Physicians who have always advised their patients to get an annual Pap smear are reluctant to suggest that patients be less vigilant about the screening, even though more-frequent testing hasn't been shown to reduce cervical-cancer deaths.
By some estimates, 20 million Americans are infected with HPV. Last year in the U.S., 11,000 women were diagnosed with and 4,000 women died from cervical cancer. Doctors test for cervical cancer by performing a Pap smear in which they scrape cells from the cervix and look for any abnormalities. Another type of screening, called an HPV test, is performed in the same way but looks for the virus that can cause cervical cancer.
The issue is controlling costs, according to Florida Hospital gynecologic oncologist Dr. Robert Holloway. Pap smears are relatively cheap, he said, but the costs add up when they're recommended for more than 100 million women.

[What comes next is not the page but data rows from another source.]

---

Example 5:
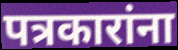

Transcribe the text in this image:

पत्रकारांनाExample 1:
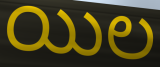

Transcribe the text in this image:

యిల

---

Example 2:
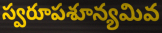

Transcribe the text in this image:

స్వరూపశూన్యమివ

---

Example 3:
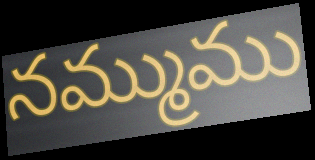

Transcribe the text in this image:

నమ్ముము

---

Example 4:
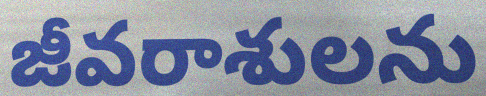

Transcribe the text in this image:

జీవరాశులను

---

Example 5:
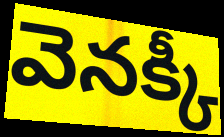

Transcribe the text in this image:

వెనక్కీ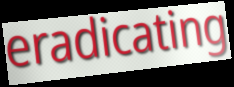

"Everyone's looking at where we're wasting dollars," Holloway said. "As long as we're saving dollars and not costing lives or complications or side effects, I don't think there's anyone in the public domain who's against that."

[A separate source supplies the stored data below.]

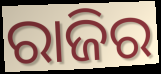
ରାଜିରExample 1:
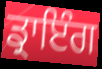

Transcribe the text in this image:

ਡ੍ਰਾਇੰਗ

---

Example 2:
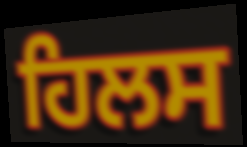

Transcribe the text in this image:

ਹਿਲਸ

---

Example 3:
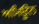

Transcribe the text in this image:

ਅਮਿਊਨ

It's probably not necessary for a 40-year-old woman in a monogamous relationship to be screened every year, Holloway said. But a sexually active woman in her 20s, or a 60-year-old widow who is dating new people, should be screened more frequently.
The newest guidelines state that instead of having annual Pap smears, women older than 30 can use a negative HPV test along with a normal Pap smear to extend the time between screenings to three years. Doctors don't recommend that women in their 20s get HPV tests because in about 90 percent of 20-something women who test positive for HPV, the virus leaves the body within two years.
The push toward fewer screenings for both breast cancer and cervical cancer comes from weighing costs and benefits, Holloway said. Although Pap smears are cheaper than mammograms, women are 10 times less likely to die from cervical cancer than from breast cancer. A Pap test costs between $15 and $30, according to Saraiya, while an HPV test is about $50 or $60.
As long as doctors continue to recommend annual Pap smears for healthy women, costs are likely to increase "with little improvement in reducing cervical cancer incidence and increasing survival," the authors of the new study wrote.
But Holloway cautions against one-size-fits-all guidelines because a patient's medical and sexual history are important factors: "Sometimes we have to make individual decisions."
When should women be screened?
•According to the U.S. Preventative Services Task Force, women should start getting Pap tests no later than age 21 and be retested every two years between ages 20 and 29.
•Women over 30 can extend the time between screenings to three years if they have either three normal Pap tests in a row or one normal Pap test combined with a normal HPV test.
•Women age 65 and older who have had three consecutive normal Pap tests — and no abnormal ones in the last 10 years — can decide to stop getting Pap tests.